### What needs to be done
Show every line of the data that contains the string "необходимо".

### Records shown
------------------------------

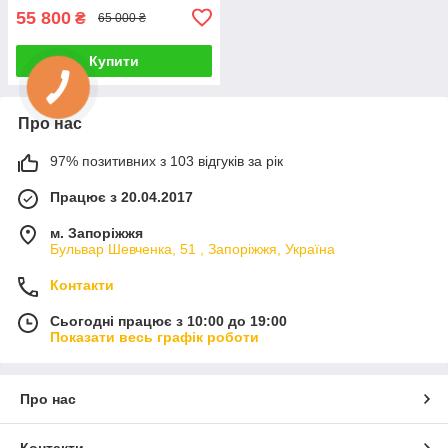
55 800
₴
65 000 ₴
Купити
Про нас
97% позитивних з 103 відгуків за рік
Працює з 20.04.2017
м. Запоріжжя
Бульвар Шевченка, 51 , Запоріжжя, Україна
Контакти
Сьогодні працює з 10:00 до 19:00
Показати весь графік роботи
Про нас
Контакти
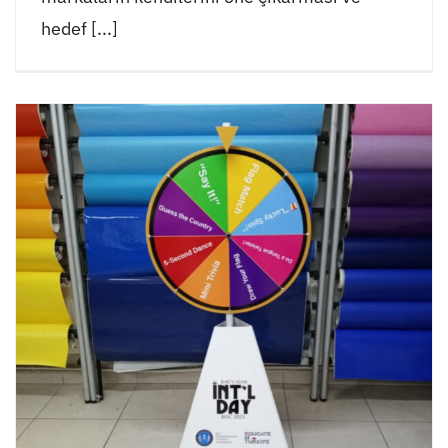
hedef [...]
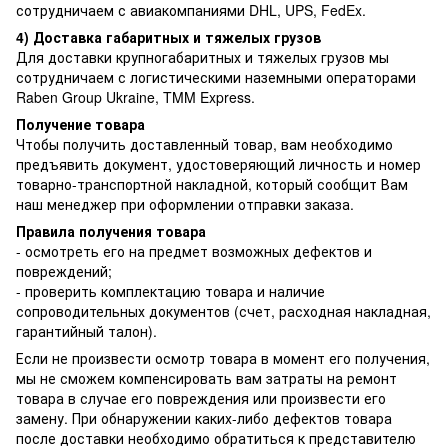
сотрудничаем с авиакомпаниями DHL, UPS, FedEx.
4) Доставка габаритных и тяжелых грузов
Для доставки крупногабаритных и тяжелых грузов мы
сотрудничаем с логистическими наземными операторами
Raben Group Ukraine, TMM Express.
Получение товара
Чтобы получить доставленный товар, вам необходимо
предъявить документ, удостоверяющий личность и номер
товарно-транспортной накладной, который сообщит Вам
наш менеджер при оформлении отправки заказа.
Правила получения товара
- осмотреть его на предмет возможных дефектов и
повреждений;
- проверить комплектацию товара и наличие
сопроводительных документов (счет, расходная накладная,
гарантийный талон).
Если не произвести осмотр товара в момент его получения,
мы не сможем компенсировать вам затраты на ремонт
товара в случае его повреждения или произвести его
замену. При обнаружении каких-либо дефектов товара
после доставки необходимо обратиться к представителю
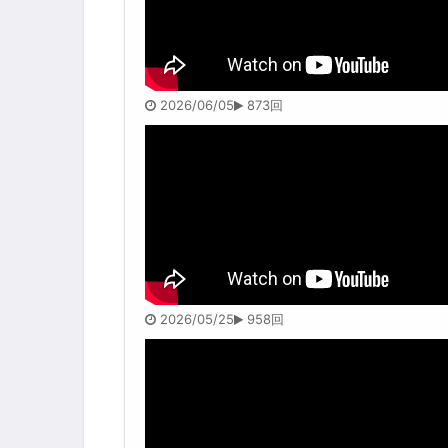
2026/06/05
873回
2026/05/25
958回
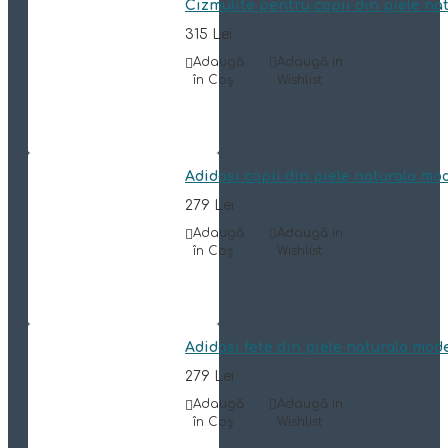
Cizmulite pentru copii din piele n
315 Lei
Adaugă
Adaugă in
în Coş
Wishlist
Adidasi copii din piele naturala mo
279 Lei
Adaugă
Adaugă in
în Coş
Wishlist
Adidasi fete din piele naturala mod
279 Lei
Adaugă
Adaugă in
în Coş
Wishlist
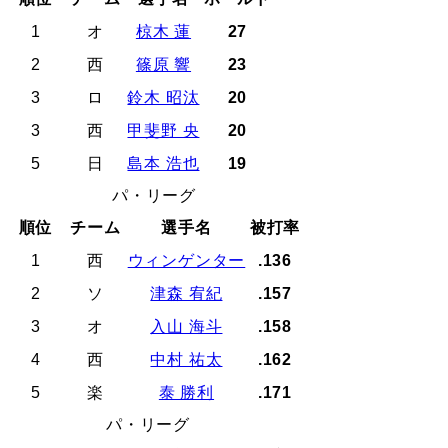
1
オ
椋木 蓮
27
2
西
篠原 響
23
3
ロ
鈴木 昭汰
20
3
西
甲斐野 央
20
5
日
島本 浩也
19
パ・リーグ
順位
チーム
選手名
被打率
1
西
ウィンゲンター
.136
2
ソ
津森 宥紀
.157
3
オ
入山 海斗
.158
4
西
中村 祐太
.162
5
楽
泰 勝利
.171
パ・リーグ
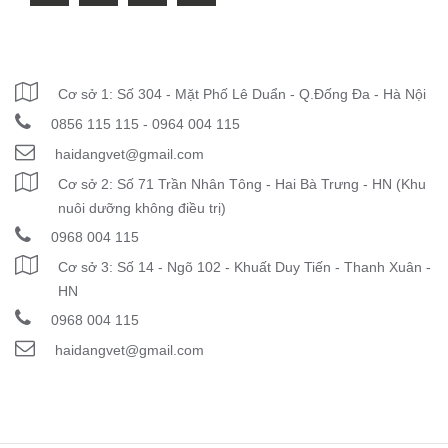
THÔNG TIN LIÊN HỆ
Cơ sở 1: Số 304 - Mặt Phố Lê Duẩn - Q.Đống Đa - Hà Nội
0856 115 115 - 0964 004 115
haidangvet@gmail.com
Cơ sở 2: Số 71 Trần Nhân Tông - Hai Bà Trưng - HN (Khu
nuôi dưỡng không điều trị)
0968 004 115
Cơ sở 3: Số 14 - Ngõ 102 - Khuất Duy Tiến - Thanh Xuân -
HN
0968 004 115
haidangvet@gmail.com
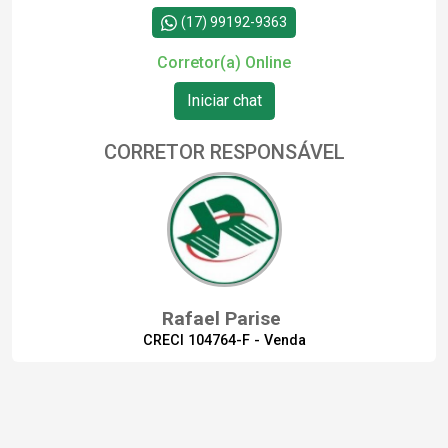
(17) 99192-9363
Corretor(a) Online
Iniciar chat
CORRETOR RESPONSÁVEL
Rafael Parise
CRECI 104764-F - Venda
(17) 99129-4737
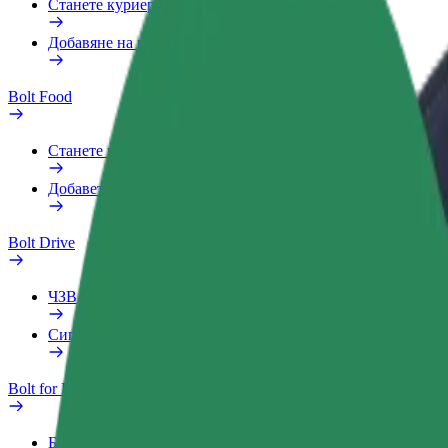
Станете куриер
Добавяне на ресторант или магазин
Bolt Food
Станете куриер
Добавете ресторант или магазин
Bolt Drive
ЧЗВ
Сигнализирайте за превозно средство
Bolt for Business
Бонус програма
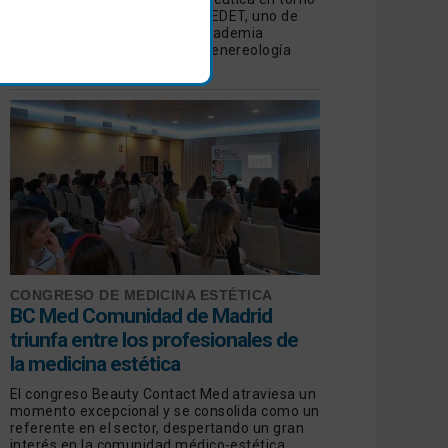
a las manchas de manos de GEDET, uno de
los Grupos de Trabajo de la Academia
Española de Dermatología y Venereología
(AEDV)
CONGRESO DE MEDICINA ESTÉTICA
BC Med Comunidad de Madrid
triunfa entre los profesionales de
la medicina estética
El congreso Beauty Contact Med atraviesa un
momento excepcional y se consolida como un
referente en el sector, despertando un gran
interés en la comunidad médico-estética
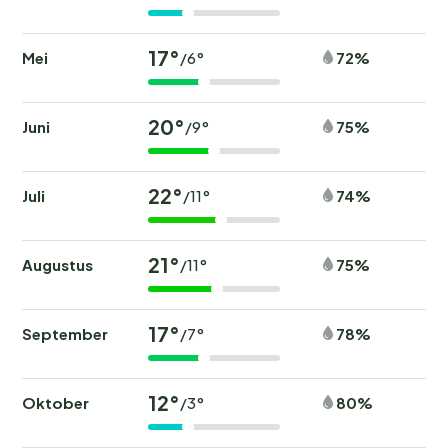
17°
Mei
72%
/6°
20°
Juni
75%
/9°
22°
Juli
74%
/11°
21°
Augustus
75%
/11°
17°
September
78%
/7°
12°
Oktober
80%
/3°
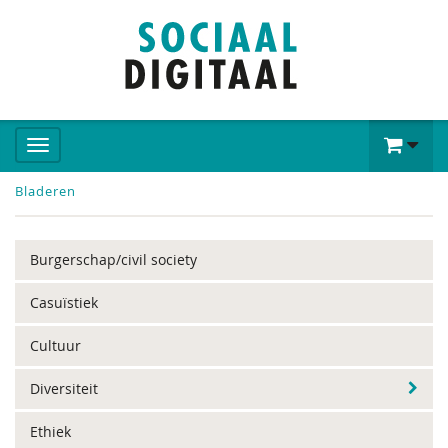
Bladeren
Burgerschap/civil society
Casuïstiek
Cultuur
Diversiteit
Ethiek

------------------------------

### Result for this exercise
Чтобы получить доставленный товар, вам необходимо
после доставки необходимо обратиться к представителю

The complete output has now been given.